En 1994, l’Organisation mondiale de la Santé a proposé un cadre différent avec son concept de « compétences de vie » ou compétences psychosociales (Organisation mondiale de la Santé, 1994), visant à promouvoir le bien-être physique, mental et social des élèves. Dix compétences ont été identifiées, allant de la résolution de problèmes à la gestion du stress, en passant par l’empathie et la pensée critique. Cette double influence (économique et sanitaire) s’est ensuite étendue et renforcée grâce aux initiatives de diverses institutions internationales.
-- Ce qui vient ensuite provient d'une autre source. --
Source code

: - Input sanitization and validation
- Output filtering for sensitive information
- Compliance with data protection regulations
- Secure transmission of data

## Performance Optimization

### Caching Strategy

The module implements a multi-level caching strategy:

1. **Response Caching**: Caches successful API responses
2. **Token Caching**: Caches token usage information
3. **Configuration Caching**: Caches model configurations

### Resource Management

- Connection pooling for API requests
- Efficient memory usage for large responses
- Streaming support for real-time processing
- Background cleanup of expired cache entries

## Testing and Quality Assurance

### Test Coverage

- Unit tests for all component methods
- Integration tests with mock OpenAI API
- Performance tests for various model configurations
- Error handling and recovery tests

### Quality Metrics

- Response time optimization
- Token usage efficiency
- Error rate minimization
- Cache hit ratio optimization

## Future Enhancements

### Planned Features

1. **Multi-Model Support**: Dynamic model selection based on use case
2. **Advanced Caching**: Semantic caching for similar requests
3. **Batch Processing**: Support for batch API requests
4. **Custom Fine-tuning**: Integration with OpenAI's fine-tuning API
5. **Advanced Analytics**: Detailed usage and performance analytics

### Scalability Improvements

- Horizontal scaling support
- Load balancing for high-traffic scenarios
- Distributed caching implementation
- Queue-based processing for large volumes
La Table ronde européenne des industriels a publié « Vers la société cognitive » (Union européenne, 1995), un rapport critiquant le fossé entre l’éducation et le marché du travail. Ce rapport prônait un système éducatif axé sur le calcul, la communication, le travail en équipe et la responsabilité, considérant l’apprentissage comme un processus continu, du berceau à la tombe. Le rapport affirmait que les systèmes éducatifs actuels « gaspillent le potentiel humain » et soulignait « un écart croissant entre l’éducation dont les individus ont besoin dans le monde complexe d’aujourd’hui et l’éducation qu’ils reçoivent » (1995, p.6). Dans cette optique, l’Union européenne a adopté la recommandation 2006/962/CE, définissant huit compétences clés pour l’apprentissage tout au long de la vie, qui ont été intégrées au programme scolaire national français en 2005 et mises à jour en 2025 pour inclure les compétences psychosociales et le développement de l’esprit critique.
Cette tendance s’est accélérée dans les années 2000 avec la création du Partenariat pour les compétences du XXIe siècle (2008), réunissant des entreprises (Cisco, Microsoft, Apple…) et des agences éducatives américaines afin de promouvoir un cadre de compétences fondé sur quatre piliers : les compétences académiques, l’innovation, les compétences technologiques et les compétences de vie. Le Forum économique mondial (2016a, 2016b) a ensuite identifié dix compétences clés jugées les plus cruciales pour l’employabilité future, soulignant l’importance croissante de la pensée critique, de la créativité et de la résolution de problèmes complexes.
Parallèlement, l’OCDE a lancé son cadre Éducation 2030 (OCDE, 2018), identifiant trois catégories de « compétences transformatrices » : créer de la valeur, concilier les tensions et prendre des responsabilités. Le projet comprend des cadres pour la créativité et la pensée critique (OCDE, 2020), ainsi que des travaux spécifiques sur PISA et la pensée créative (OCDE, 2019). Dans la recherche francophone, ce mouvement se reflète dans les études sur les compétences transversales (Beauvois, 2019 ; Gendron, 2019), la responsabilité (Hagège, 2019 ; Youf, 2001) et diverses formes d’« éducation à… » (Audigier, 2012 ; Fabre, 2014).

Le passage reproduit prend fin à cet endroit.